To-do item >>
Nothing below is to be printed except the lines between the line holding "Standar Barang dan Standar Kebutuhan" and the line holding "ıyla Merkezi Yönetim", inclusive, each exactly as it appears.

[Extracted page text data]
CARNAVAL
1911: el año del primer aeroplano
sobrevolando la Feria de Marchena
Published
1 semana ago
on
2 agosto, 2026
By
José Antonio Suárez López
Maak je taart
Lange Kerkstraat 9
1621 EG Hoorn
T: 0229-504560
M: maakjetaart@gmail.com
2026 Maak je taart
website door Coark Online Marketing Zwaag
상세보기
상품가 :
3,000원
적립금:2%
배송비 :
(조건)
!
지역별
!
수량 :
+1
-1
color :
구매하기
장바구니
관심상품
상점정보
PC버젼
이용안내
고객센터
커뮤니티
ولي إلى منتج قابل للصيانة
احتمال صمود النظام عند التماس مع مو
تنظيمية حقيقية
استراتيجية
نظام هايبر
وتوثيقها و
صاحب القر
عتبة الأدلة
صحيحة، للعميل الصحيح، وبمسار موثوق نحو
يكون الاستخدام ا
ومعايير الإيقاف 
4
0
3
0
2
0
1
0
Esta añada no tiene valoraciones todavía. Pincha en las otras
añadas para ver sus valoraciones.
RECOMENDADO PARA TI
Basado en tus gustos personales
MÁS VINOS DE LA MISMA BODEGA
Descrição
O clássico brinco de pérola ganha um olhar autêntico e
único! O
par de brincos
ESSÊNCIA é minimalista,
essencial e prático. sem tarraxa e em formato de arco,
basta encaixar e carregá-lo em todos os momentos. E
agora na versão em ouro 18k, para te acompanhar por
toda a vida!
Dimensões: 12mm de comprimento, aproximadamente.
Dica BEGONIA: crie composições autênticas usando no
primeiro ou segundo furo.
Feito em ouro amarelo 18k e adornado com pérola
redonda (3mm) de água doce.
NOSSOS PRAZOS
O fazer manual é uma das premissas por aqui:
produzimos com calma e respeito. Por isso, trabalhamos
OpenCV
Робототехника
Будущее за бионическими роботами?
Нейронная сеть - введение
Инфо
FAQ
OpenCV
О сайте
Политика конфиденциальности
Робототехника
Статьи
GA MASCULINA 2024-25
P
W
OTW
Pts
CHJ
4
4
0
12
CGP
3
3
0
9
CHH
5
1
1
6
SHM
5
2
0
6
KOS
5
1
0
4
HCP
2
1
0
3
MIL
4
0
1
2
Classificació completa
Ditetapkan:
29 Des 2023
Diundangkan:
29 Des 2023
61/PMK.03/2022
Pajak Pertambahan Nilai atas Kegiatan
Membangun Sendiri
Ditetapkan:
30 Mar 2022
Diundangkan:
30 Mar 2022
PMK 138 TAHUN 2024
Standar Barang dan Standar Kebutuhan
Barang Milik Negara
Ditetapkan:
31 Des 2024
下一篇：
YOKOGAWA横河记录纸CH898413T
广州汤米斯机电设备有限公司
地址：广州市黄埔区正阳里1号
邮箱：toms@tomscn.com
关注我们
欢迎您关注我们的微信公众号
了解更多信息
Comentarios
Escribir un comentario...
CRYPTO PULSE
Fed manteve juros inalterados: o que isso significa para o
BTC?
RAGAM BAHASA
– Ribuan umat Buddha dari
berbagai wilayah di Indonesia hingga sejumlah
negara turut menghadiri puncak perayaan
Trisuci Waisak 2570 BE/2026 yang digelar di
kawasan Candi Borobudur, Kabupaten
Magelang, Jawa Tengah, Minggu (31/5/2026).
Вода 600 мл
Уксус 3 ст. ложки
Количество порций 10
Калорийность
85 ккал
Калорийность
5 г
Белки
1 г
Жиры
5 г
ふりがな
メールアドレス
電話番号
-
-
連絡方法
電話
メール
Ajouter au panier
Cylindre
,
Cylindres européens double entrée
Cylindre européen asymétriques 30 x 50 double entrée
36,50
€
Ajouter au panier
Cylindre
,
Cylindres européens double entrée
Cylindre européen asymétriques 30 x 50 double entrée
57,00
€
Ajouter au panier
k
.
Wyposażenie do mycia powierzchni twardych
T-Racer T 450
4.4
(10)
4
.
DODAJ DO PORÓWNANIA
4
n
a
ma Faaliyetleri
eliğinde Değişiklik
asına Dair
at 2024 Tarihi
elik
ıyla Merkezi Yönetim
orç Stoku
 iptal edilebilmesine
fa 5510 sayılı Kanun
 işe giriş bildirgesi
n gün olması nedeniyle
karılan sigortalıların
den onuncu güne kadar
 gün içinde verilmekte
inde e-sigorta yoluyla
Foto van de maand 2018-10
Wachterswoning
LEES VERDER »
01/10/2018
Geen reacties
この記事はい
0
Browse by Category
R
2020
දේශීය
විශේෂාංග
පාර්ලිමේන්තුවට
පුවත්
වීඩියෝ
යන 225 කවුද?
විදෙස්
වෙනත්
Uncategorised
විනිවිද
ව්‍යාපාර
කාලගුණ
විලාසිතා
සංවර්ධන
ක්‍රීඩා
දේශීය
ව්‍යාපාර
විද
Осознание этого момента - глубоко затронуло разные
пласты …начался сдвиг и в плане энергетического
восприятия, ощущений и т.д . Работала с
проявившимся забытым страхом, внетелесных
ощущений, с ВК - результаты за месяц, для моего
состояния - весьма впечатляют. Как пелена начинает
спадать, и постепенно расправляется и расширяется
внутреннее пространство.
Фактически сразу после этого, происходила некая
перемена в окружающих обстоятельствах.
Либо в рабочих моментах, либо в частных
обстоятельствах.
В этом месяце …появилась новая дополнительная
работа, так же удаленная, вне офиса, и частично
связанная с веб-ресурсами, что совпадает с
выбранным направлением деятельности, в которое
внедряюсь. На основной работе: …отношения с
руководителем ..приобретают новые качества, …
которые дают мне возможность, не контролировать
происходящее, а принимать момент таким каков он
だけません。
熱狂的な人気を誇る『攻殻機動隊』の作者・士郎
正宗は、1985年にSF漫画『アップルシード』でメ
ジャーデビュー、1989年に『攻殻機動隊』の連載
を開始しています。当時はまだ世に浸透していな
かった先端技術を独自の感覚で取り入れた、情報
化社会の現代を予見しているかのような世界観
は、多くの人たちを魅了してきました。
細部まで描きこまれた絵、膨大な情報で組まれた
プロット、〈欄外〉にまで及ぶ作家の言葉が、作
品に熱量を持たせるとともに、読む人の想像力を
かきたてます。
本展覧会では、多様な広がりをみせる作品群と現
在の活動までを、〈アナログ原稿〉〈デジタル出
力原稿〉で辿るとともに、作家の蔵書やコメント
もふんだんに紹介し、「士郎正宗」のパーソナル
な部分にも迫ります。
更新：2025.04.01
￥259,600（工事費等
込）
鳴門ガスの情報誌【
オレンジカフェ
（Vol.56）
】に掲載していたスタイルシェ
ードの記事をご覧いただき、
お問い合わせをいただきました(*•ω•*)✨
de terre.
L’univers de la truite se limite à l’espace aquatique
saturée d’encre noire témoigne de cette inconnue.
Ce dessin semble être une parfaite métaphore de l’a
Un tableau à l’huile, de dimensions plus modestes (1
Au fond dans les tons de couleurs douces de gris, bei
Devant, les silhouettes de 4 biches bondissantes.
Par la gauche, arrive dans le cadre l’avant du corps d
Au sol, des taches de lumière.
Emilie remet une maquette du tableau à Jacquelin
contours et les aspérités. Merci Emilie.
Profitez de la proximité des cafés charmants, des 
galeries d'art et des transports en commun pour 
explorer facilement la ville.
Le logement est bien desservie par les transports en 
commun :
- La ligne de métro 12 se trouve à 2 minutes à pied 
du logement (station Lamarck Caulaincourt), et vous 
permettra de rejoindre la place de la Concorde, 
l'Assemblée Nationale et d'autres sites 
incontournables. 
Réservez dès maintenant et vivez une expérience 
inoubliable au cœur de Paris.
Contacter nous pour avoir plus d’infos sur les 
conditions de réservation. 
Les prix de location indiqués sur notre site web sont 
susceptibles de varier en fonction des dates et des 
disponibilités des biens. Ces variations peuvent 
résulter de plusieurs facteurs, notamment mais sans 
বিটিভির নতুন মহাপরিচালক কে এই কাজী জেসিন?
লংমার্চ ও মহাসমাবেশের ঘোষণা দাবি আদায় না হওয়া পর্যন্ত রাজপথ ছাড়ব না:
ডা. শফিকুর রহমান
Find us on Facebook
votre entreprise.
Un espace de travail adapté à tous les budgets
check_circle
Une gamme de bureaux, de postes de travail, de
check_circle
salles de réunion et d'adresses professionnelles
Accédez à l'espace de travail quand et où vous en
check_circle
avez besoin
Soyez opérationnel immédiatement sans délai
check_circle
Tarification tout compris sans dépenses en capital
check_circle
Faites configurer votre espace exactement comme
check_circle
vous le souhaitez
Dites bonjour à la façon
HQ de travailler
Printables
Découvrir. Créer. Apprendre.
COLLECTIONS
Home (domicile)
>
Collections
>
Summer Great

Written reply >>
Standar Barang dan Standar Kebutuhan
Barang Milik Negara
Ditetapkan:
31 Des 2024
下一篇：
YOKOGAWA横河记录纸CH898413T
广州汤米斯机电设备有限公司
地址：广州市黄埔区正阳里1号
邮箱：toms@tomscn.com
关注我们
欢迎您关注我们的微信公众号
了解更多信息
Comentarios
Escribir un comentario...
CRYPTO PULSE
Fed manteve juros inalterados: o que isso significa para o
BTC?
RAGAM BAHASA
– Ribuan umat Buddha dari
berbagai wilayah di Indonesia hingga sejumlah
negara turut menghadiri puncak perayaan
Trisuci Waisak 2570 BE/2026 yang digelar di
kawasan Candi Borobudur, Kabupaten
Magelang, Jawa Tengah, Minggu (31/5/2026).
Вода 600 мл
Уксус 3 ст. ложки
Количество порций 10
Калорийность
85 ккал
Калорийность
5 г
Белки
1 г
Жиры
5 г
ふりがな
メールアドレス
電話番号
-
-
連絡方法
電話
メール
Ajouter au panier
Cylindre
,
Cylindres européens double entrée
Cylindre européen asymétriques 30 x 50 double entrée
36,50
€
Ajouter au panier
Cylindre
,
Cylindres européens double entrée
Cylindre européen asymétriques 30 x 50 double entrée
57,00
€
Ajouter au panier
k
.
Wyposażenie do mycia powierzchni twardych
T-Racer T 450
4.4
(10)
4
.
DODAJ DO PORÓWNANIA
4
n
a
ma Faaliyetleri
eliğinde Değişiklik
asına Dair
at 2024 Tarihi
elik
ıyla Merkezi Yönetim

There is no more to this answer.